Data for this task
.....

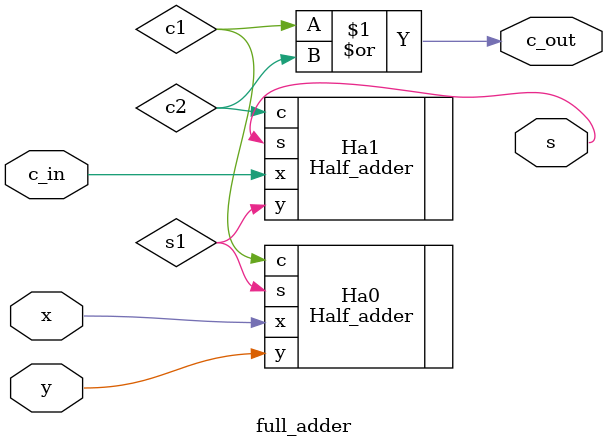
<source format=v>
module full_adder(
    input x, y, c_in,
    output c_out, s
);
    wire c1, c2, s1;

    Half_adder Ha0 (.x(x), .y(y), .c(c1), .s(s1));
    Half_adder Ha1 (.x(c_in), .y(s1), .c(c2), .s(s));
    
    assign c_out = c1 | c2;
endmodule

</source>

.....

Directions for this task
Write out again only the lines from the one with "Half_adder Ha1 (.x(c_in), .y(s1), .c(c2), .s(s));" through the last line of the records above. Keep every word as it stands.

Response to this exercise
    Half_adder Ha1 (.x(c_in), .y(s1), .c(c2), .s(s));
    
    assign c_out = c1 | c2;
endmodule

</source>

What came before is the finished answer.